Yes, Romney would have lost after a two term Democratic president. Fundamentals were worse for Democrats in 2012 than the were in 2016. The national registrations imbalances were worse. The economy was quite a bit worse with very unpopular policies still in recent memory. I agree people vote for parties when they don't know the candidates, but far more people know the top of the ticket than the down ballot. We're talking about the top of the ticket here.

My experience with being in politics is that people vastly overrate the ability of the media and politicians to gaslight the people.

we had a 3 year long 24/7 news cycle into a hoax about Donald Trump's alleged collusion with Russia to win 2016; the media is regularly engaging in a cycle of throwing stuff out to see if it lands with a portion of the population who want it to be true and then they run with it

if the media crunchdown doesn't work then they rely on goldfish memory to drop it and move on to the next accusation cycle

if you're trying to hit every ball, your batting average may plummet, but eventually you find something which has a sufficient amount of nugget of truth or interest group to hang onto and then use it to gaslight large portions of the population

you shred your credibility when you do this and we've seen that in hyperdrive for 8 or 9 years, and yet the media has incredible power in framing any discussion, controlling any perception of reality and we see that in the way the regime tries so hard to control information and places of discussion, and set the outside limits of acceptable beliefs

you see it in the collusion hoax to the covid hysteria to the BLM religious revival

At this point, I think this Great Alternative Generic Republican theory is functionally unfalsifiable; fundamentals were worse, the GOP in 2016 had an even worse policy on immigration until Trump showed up, their trade/industrial policy was to ship it to china and suck more money into wall street, the possible alternative candidates polled worse in must win states in the midwest, and more, and yet this belief survives.
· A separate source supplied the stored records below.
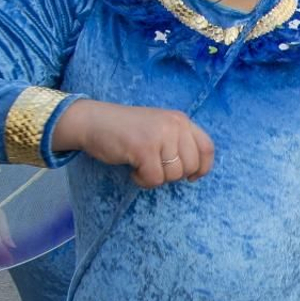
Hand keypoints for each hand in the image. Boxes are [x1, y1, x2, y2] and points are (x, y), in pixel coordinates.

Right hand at [53, 99, 213, 187]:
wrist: (92, 121)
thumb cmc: (126, 129)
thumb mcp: (159, 127)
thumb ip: (178, 141)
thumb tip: (196, 171)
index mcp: (180, 119)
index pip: (207, 147)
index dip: (202, 167)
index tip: (191, 177)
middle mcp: (174, 125)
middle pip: (191, 166)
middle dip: (173, 175)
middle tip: (153, 167)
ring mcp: (160, 135)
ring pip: (173, 175)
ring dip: (155, 178)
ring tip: (140, 166)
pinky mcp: (144, 148)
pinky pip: (155, 179)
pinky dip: (142, 180)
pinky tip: (132, 170)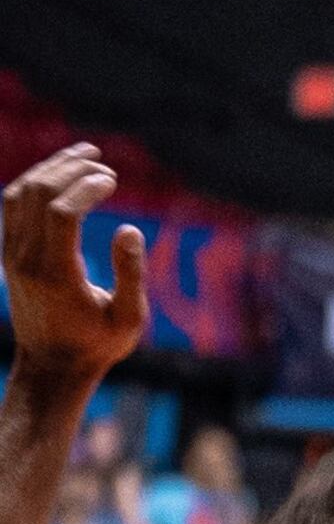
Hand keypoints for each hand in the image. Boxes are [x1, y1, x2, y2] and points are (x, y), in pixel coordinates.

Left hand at [2, 146, 147, 402]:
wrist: (50, 368)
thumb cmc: (96, 346)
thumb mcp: (128, 320)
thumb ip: (131, 274)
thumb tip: (130, 229)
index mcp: (56, 275)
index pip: (63, 212)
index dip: (87, 187)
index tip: (113, 180)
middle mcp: (27, 260)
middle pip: (40, 193)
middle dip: (71, 168)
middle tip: (102, 164)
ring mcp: (13, 255)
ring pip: (22, 192)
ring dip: (51, 168)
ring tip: (84, 155)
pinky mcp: (9, 253)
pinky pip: (14, 203)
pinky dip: (36, 181)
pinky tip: (61, 175)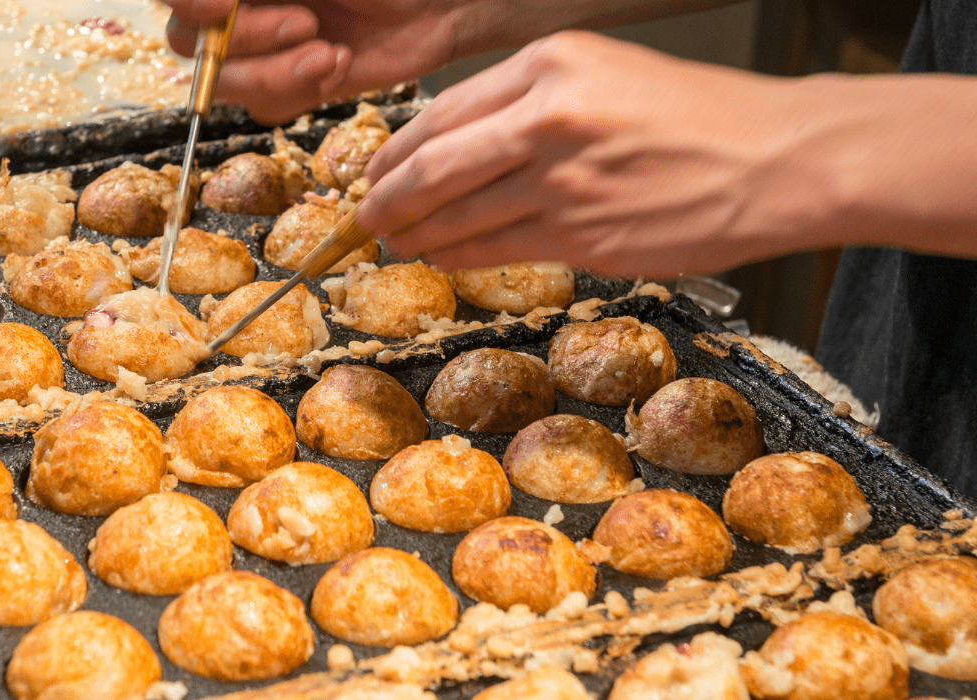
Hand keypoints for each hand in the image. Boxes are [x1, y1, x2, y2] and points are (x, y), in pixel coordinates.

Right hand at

I'm not saying this particular to you, but it's always funny to watch the cycle in these sorts of forums: Trump is an idiot and buffoon, he will fail miserably, and never succeed at anything, but also once he does win or do anything (win presidency, get SCOTUS picks, overturn Roe, etc., etc.,) actually it wasn't that difficult and also any nonTrump generic GOP would have done it anyway (and probably would have been more successful!).

Trump is an idiot and buffoon, he will fail miserably,

Trump isn't an idiot and a buffoon at all. He's a narcissistic media personality (but that describes most politicians in my direct experience), but he isn't dumb by any stretch of the imagination. But his impact has been about realigning the Republican party, rather than being good at winning elections.

Almost every politician is inter-changeable when it comes to elections in general, Trump is just the one a lot of people either think is awful or great and so tend to either go in hard on how great he is, or go in hard on how terrible he is. I don't think he is either particularly, he has positive traits and negative ones, and they almost balance out.

I'll put it this way, there is basically no-one the Democrats could have run who could have won this election, and basically no-one the Republicans could have run who would have lost it. That's why I predicted a Trump win, and ignored all the polls and media.